# $100 worth of anubias all died



## mattdocs12345 (Oct 13, 2014)

I wrote here awhile back about my issue with anubias rotting. I had a tank with about $100 worth of these plants. I have initially noticed leaves yellowing and detaching from the rhizome, upon further inspection I've noticed that the rhizome was rotting. I threw away the affected plants but few weeks later all of them had their rhizomes rotting. 
Very discouraging... 
I assume one of my sellers sold me infected plant (seems to be a viral infection from what I read).
I have discarded the 10 gallon tank, although I kept the filter sponge. 
I don't think I will buy anubias for awhile.


----------



## RNHime (Mar 12, 2015)

Oh no! May I ask about what time you purchased them, and how long it took for them to begin showing signs of illness?

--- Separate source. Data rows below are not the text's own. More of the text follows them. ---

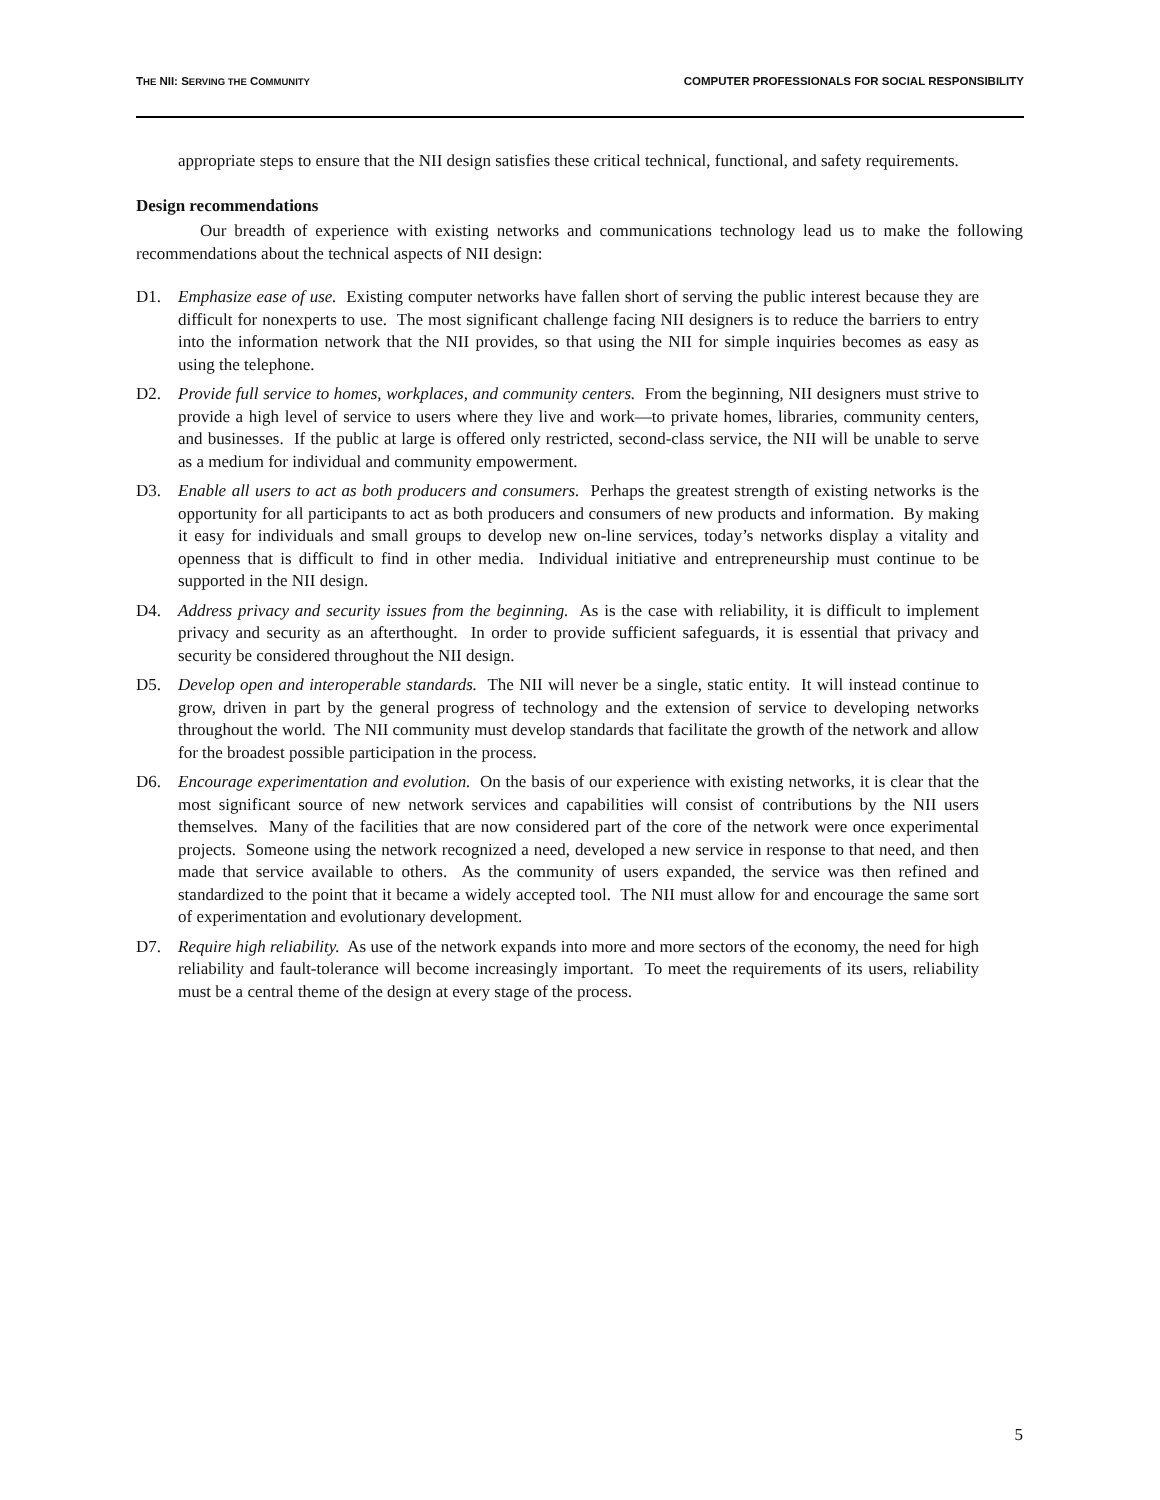THE NII: SERVING THE COMMUNITY COMPUTER PROFESSIONALS FOR SOCIAL RESPONSIBILITY
appropriate steps to ensure that the NII design satisfies these critical technical, functional, and safety requirements.
Design recommendations
Our breadth of experience with existing networks and communications technology lead us to make the following recommendations about the technical aspects of NII design:
D1. Emphasize ease of use. Existing computer networks have fallen short of serving the public interest because they are difficult for nonexperts to use. The most significant challenge facing NII designers is to reduce the barriers to entry into the information network that the NII provides, so that using the NII for simple inquiries becomes as easy as using the telephone.
D2. Provide full service to homes, workplaces, and community centers. From the beginning, NII designers must strive to provide a high level of service to users where they live and work—to private homes, libraries, community centers, and businesses. If the public at large is offered only restricted, second-class service, the NII will be unable to serve as a medium for individual and community empowerment.
D3. Enable all users to act as both producers and consumers. Perhaps the greatest strength of existing networks is the opportunity for all participants to act as both producers and consumers of new products and information. By making it easy for individuals and small groups to develop new on-line services, today’s networks display a vitality and openness that is difficult to find in other media. Individual initiative and entrepreneurship must continue to be supported in the NII design.
D4. Address privacy and security issues from the beginning. As is the case with reliability, it is difficult to implement privacy and security as an afterthought. In order to provide sufficient safeguards, it is essential that privacy and security be considered throughout the NII design.
D5. Develop open and interoperable standards. The NII will never be a single, static entity. It will instead continue to grow, driven in part by the general progress of technology and the extension of service to developing networks throughout the world. The NII community must develop standards that facilitate the growth of the network and allow for the broadest possible participation in the process.
D6. Encourage experimentation and evolution. On the basis of our experience with existing networks, it is clear that the most significant source of new network services and capabilities will consist of contributions by the NII users themselves. Many of the facilities that are now considered part of the core of the network were once experimental projects. Someone using the network recognized a need, developed a new service in response to that need, and then made that service available to others. As the community of users expanded, the service was then refined and standardized to the point that it became a widely accepted tool. The NII must allow for and encourage the same sort of experimentation and evolutionary development.
D7. Require high reliability. As use of the network expands into more and more sectors of the economy, the need for high reliability and fault-tolerance will become increasingly important. To meet the requirements of its users, reliability must be a central theme of the design at every stage of the process.
5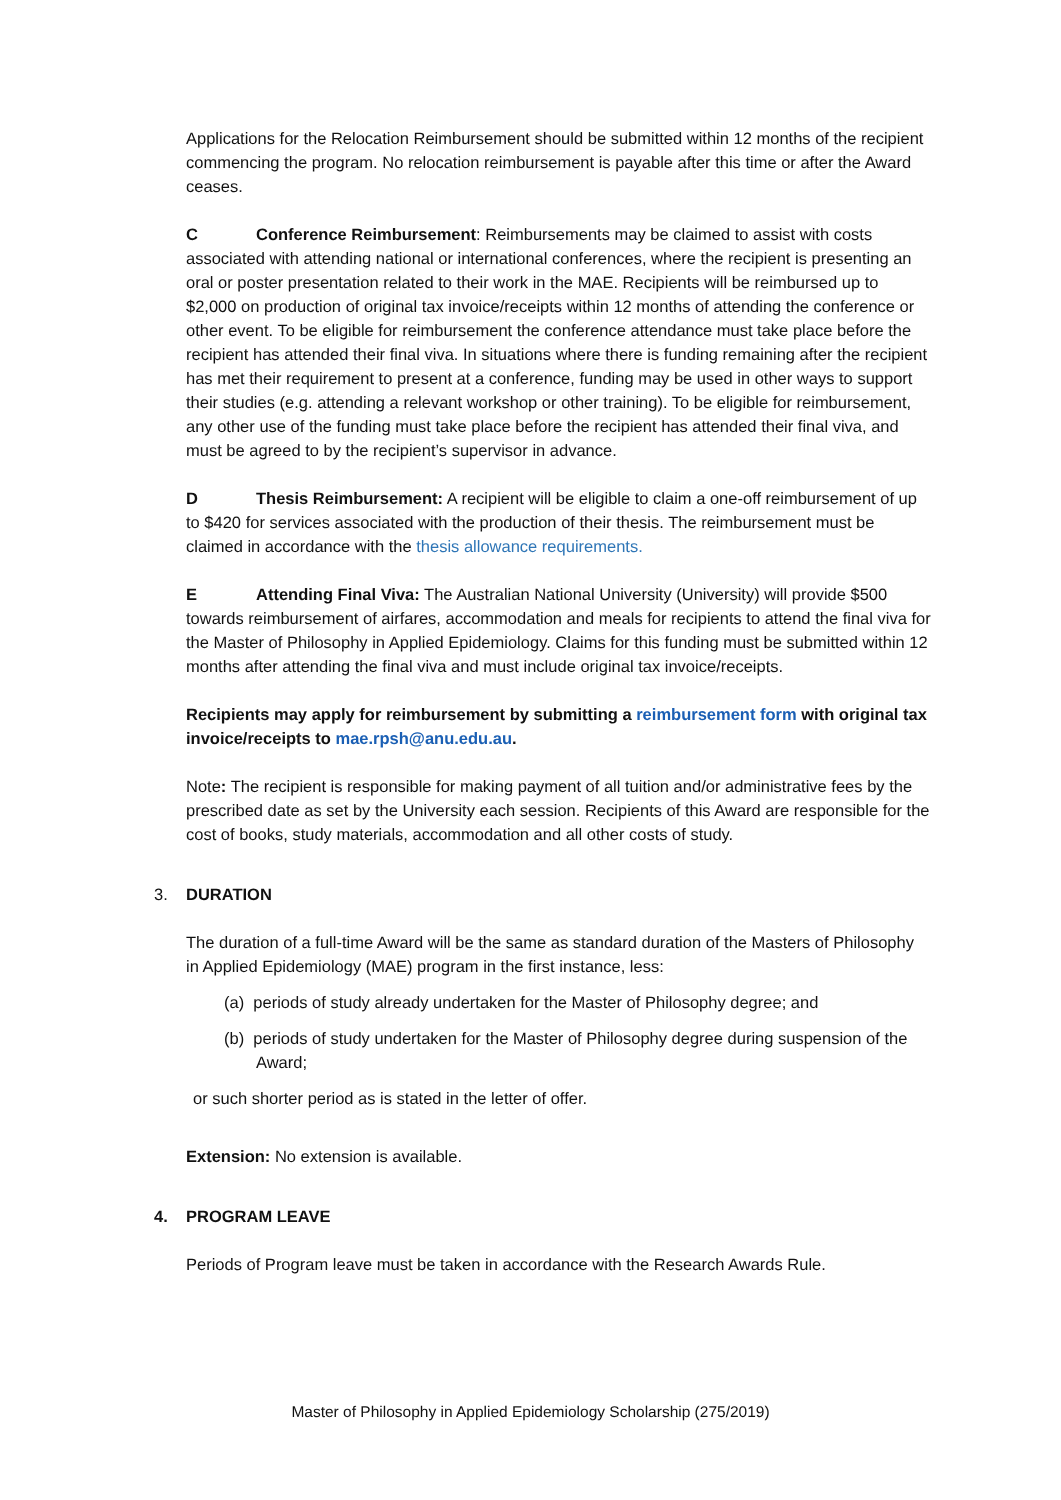Applications for the Relocation Reimbursement should be submitted within 12 months of the recipient commencing the program. No relocation reimbursement is payable after this time or after the Award ceases.
C Conference Reimbursement: Reimbursements may be claimed to assist with costs associated with attending national or international conferences, where the recipient is presenting an oral or poster presentation related to their work in the MAE. Recipients will be reimbursed up to $2,000 on production of original tax invoice/receipts within 12 months of attending the conference or other event. To be eligible for reimbursement the conference attendance must take place before the recipient has attended their final viva. In situations where there is funding remaining after the recipient has met their requirement to present at a conference, funding may be used in other ways to support their studies (e.g. attending a relevant workshop or other training). To be eligible for reimbursement, any other use of the funding must take place before the recipient has attended their final viva, and must be agreed to by the recipient’s supervisor in advance.
D Thesis Reimbursement: A recipient will be eligible to claim a one-off reimbursement of up to $420 for services associated with the production of their thesis. The reimbursement must be claimed in accordance with the thesis allowance requirements.
E Attending Final Viva: The Australian National University (University) will provide $500 towards reimbursement of airfares, accommodation and meals for recipients to attend the final viva for the Master of Philosophy in Applied Epidemiology. Claims for this funding must be submitted within 12 months after attending the final viva and must include original tax invoice/receipts.
Recipients may apply for reimbursement by submitting a reimbursement form with original tax invoice/receipts to mae.rpsh@anu.edu.au.
Note: The recipient is responsible for making payment of all tuition and/or administrative fees by the prescribed date as set by the University each session. Recipients of this Award are responsible for the cost of books, study materials, accommodation and all other costs of study.
3. DURATION
The duration of a full-time Award will be the same as standard duration of the Masters of Philosophy in Applied Epidemiology (MAE) program in the first instance, less:
(a) periods of study already undertaken for the Master of Philosophy degree; and
(b) periods of study undertaken for the Master of Philosophy degree during suspension of the Award;
or such shorter period as is stated in the letter of offer.
Extension: No extension is available.
4. PROGRAM LEAVE
Periods of Program leave must be taken in accordance with the Research Awards Rule.
Master of Philosophy in Applied Epidemiology Scholarship (275/2019)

And maybe I'm being daft, but wouldn't it be fairly easy to sterilize a tank? Moreso than a filter? Do plant viruses get into the sealant?


----------



## mattdocs12345 (Oct 13, 2014)

I purchased the plants throughout a period of about 2 months. Initially from petco about 6 plants, they all did fine and had no issues, grew fine as well, then from various online sources. The one the got initially affected was from online seller.
I decided not to use 10 gallon tank because I wanted to split guppies and my betta fish due to various reasons (not agression). 
I think in between the algea growth on anubias and their rhizome rot, I will take a long break before I get another one.


----------



## dannifluff (Jul 5, 2015)

Oh, ouch. I'm sorry you lost them all. Aquarium plants can be costly, and when it goes wrong, it hits the pocket 

Especially when it's a generally indestructible plant like anubias, because you don't anticipate it happening!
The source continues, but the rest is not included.